Please LEVY a MAXIMUM FINE against the University of Memphis for their blatant disregard of the Animal Welfare Act (AWA) when their negligence allowed dozens of voles and mole rats to die unnecessarily. Their behavior must NOT be tolerated and MUST be punished to the fullest extent of the law.


USDA inspection reveals neglected research animals inside UofM laboratory

From Lydian Kennin,, October 6, 2022

MEMPHIS, Tenn. (WMC) - A routine inspection performed by the United States Department of Agriculture (USDA) revealed numerous violations inside a University of Memphis laboratory, where dozens of research animals were reported to have died from signs of neglect within the campus lab.

The inspection took place between Aug. 22-23 and revealed numerous protocol violations within the University of Memphis Animal Care and Use Program, which is responsible for the regulatory and veterinary oversight of all research activities involving animals at the school.

The Institutional Animal Care and Use Committee (IACUC) is responsible for the oversight of the school’s program and oversees compliance with all applicable regulations, laws, and university policies.

The USDA found 475 rodents in the lab total, including 31 Russian dwarf hamsters, 62 naked mole-rats, 119 European common voles, and 263 Damaraland mole-rats.

Since July 19, the USDA found that there have been 15 deaths inside the lab, including animals found dead and those euthanized for medical reasons.

Before this, there were only four deaths reported since October 2021, indicating a sudden increase in neglect in recent months; however, this number does not account for a broken HVAC unit on April 1 that resulted in the overheating deaths of 12 voles.

The report reads that the lab is required to conduct daily observations on the animals, and the lab’s assistant director reported that “this is not being done and has not been done in a long time.”

In fact, the report reads that no approximate number of animals inside the lab could even be provided, and only the species of animals were listed.
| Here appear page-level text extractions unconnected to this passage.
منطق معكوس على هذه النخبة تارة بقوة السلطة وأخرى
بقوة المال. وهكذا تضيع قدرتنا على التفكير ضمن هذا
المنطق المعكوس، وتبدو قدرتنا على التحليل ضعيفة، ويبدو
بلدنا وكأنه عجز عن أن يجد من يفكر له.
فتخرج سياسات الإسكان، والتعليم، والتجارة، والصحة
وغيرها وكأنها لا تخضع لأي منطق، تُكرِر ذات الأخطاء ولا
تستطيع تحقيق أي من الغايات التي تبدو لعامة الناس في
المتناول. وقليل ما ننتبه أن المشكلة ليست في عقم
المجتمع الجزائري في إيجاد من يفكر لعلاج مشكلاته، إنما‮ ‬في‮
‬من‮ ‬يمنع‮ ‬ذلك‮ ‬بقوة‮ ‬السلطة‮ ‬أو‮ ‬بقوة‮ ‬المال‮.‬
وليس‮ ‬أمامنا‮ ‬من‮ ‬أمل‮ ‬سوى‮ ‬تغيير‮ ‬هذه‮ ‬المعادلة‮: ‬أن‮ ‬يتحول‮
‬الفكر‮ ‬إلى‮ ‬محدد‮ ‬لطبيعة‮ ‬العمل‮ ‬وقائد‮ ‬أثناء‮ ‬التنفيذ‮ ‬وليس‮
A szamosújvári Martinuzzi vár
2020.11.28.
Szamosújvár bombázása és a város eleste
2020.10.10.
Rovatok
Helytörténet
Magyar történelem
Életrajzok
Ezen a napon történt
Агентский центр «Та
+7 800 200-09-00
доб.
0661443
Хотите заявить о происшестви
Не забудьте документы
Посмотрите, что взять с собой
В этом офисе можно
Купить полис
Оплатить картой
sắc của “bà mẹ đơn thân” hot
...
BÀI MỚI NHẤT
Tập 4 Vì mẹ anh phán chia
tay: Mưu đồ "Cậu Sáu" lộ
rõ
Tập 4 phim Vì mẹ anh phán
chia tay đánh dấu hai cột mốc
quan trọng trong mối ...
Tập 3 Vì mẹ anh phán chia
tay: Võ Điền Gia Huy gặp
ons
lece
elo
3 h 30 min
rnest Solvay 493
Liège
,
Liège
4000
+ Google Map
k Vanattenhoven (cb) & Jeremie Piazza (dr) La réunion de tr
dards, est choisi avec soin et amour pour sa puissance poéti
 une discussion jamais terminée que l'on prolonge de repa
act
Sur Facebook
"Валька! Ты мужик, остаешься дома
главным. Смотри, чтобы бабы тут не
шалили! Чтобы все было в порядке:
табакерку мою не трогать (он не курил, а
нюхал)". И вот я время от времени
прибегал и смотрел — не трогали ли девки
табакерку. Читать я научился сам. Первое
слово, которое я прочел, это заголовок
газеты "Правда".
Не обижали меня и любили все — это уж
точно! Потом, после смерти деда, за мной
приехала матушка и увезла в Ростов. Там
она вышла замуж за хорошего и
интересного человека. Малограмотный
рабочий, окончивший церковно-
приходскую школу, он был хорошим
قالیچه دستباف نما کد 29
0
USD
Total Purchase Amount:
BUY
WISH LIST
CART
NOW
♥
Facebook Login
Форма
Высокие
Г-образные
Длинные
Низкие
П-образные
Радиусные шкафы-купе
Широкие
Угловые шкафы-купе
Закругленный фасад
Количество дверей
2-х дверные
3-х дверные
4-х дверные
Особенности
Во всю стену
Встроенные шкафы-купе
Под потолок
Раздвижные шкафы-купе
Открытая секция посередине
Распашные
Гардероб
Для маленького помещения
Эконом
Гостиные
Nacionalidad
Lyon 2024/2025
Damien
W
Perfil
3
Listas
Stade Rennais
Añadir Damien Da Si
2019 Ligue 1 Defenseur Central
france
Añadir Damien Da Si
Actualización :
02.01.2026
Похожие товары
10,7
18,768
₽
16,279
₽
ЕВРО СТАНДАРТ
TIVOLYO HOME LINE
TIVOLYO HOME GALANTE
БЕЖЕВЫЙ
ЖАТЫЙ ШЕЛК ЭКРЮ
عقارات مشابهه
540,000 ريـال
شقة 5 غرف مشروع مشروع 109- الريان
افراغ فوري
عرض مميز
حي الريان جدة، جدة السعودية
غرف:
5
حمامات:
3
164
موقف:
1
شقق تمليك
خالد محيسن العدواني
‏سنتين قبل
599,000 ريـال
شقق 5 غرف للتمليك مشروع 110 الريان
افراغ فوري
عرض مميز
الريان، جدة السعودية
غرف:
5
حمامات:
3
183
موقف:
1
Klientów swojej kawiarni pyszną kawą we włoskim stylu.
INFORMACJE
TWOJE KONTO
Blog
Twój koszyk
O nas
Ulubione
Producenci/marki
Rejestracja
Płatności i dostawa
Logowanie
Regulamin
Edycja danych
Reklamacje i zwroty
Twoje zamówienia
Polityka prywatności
A description of what the animals were being used for was also not found.

The USDA found that in the lab’s 2021 annual report, the wrong species were listed as well as the incorrect number of animals.
“Accurate reporting on the annual report is important for transparency and public oversight of animal use in research,” the report reads.

The USDA said that the lab’s written protocol indicates that euthanasia is not permitted, but that same protocol goes on to list numerous euthanasia methods along with employees authorized to perform this task.

Many animals were reported to have been euthanized because of severe injury from fighting other animals, including wounds to the head and face, swollen eyes, and swollen legs.

Medical records showed that in May, a vole suffered a swollen, red, hairless left front limb, and that the attending veterinarian recommended euthanasia, but that the animal was not put down until nearly a month later. No additional records concerning the vole’s care between that time could be found, and both the attending veterinarian and associate director admitted they “could not recall” the vole at all.

The associate director said no medications could have been given to the injured vole during this time because none are kept inside the lab.

During the inspection, the associate director also said stresses in the lab likely contributed to the aggression between the animals, such as malfunctioning lights that stayed on 24 hours a day, and noise from a dehumidifier.

The USDA said both of those issues were corrected; however, deadlines were given for the lab to correct all non-compliance issues listed in the report.